Segment Open
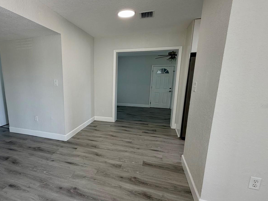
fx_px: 147
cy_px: 106
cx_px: 100
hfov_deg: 83.1
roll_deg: +0.8
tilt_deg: -8.5
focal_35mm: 19
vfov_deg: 68.6
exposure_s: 1/120
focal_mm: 2.22
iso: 125
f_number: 2.2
Segment Closed
Each record above should be repeated exactly, please, without pictures.

fx_px: 147
cy_px: 106
cx_px: 100
hfov_deg: 83.1
roll_deg: +0.8
tilt_deg: -8.5
focal_35mm: 19
vfov_deg: 68.6
exposure_s: 1/120
focal_mm: 2.22
iso: 125
f_number: 2.2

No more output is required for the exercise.